Eye-inspired camera allows drones to fly in low light conditions Friday, 22 September 2017

Researchers from the University of Zurich (UZH) say drones of the future could be able to see better in low light conditions, allowing them to perform fast, agile manoeuvres and fly rescue and search missions at dusk or dawn.

To fly safely, drones need to know their precise position and orientation in space at all times. Commercial drones do this using GPS, but that requires them to be outdoors, and GPS can at times be unreliable, especially in urban environments.

Additionally, drones currently use conventional cameras that require a decent amount of light to work optimally. In dim conditions, images from the cameras are motion-blurred and cannot be used by computer vision algorithms, necessitating a reduction in the speed of the drones.

To solve this problem, professional drones use sensors that are elaborate, expensive, and bulky, such as laser scanners.

The alternative approach by the researchers, in cooperation with the Swiss research consortium NCCR Robotics, uses an eye-inspired camera that can cope with high-speed motion, and is able to see in the dark much more effectively than conventional cameras. The team has already taught drones to use their onboard cameras to infer their position and orientation in space, allowing the drones to fly in a wide range of conditions

"This research is the first of its kind in the fields of artificial intelligence and robotics, and will soon enable drones to fly autonomously and faster than ever, including in low-light environments," says Prof. Davide Scaramuzza, Director of the Robotics and Perception Group at UZH.

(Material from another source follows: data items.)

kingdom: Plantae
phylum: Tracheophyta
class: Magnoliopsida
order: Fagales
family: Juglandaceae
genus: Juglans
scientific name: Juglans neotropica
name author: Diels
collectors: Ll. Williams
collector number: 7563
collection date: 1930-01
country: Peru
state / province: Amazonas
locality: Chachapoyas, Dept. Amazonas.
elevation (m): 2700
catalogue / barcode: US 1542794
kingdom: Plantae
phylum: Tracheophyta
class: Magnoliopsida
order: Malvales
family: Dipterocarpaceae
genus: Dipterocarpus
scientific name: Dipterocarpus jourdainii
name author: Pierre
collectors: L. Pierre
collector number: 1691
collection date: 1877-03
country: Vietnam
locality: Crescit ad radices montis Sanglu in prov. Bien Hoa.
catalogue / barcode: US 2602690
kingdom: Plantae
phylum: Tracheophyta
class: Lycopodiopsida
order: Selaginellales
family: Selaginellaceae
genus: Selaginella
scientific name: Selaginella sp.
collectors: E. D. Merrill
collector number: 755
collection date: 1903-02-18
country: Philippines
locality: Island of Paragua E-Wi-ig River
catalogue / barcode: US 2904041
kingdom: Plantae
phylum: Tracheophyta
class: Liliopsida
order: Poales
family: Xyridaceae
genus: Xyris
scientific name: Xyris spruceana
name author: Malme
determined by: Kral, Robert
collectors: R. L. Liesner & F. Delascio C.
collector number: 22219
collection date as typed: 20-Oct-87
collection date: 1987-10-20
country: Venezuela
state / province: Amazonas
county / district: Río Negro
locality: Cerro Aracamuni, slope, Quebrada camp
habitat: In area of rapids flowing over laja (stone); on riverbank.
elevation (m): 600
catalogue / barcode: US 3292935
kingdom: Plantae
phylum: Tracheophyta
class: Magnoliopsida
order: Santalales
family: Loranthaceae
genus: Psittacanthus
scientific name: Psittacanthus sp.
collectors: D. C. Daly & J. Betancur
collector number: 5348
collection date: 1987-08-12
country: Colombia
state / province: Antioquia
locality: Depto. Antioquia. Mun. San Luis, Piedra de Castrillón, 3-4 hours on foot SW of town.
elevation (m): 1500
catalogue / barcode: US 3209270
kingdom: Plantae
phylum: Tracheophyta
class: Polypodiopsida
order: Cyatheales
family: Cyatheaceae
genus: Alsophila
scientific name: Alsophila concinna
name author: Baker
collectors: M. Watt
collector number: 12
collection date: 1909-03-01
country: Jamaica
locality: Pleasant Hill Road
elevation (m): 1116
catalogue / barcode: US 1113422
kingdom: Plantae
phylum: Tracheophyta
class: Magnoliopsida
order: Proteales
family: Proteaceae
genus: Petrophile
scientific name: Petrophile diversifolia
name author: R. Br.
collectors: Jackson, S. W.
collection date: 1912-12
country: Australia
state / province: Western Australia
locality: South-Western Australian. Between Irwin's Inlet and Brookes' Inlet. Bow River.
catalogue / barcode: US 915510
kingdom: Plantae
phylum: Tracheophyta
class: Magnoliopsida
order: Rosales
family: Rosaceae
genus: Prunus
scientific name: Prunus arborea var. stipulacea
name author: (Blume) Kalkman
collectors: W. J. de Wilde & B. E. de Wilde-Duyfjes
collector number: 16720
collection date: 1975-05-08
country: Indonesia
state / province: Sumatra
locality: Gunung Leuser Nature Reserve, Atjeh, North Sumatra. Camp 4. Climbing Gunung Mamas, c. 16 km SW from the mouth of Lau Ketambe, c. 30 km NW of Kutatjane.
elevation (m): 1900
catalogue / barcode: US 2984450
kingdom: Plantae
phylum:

The cameras, called 'event cameras', do not need to capture full light on the bio-inspired retina in order to have a clear picture. They only report changes in brightness for each pixel, ensuring perfectly sharp vision even during fast motion or in low-light environments.

The researchers have also designed new software able to efficiently process the output from such cameras.

Drones equipped with an event camera and the software designed by the researchers could assist search and rescue teams in scenarios where conventional drones would be of no use – for example on missions at dusk or dawn or when there is too little light for normal cameras to work. They would also be able to fly faster in disaster areas, where time is critical in saving survivors.

Before the drone and camera system can be rolled out commercially, the researchers will have to prove that the software also works reliably outdoors. Recent findings have also demonstrated that combining a standard camera with an event-based camera improves the accuracy and reliability of the system.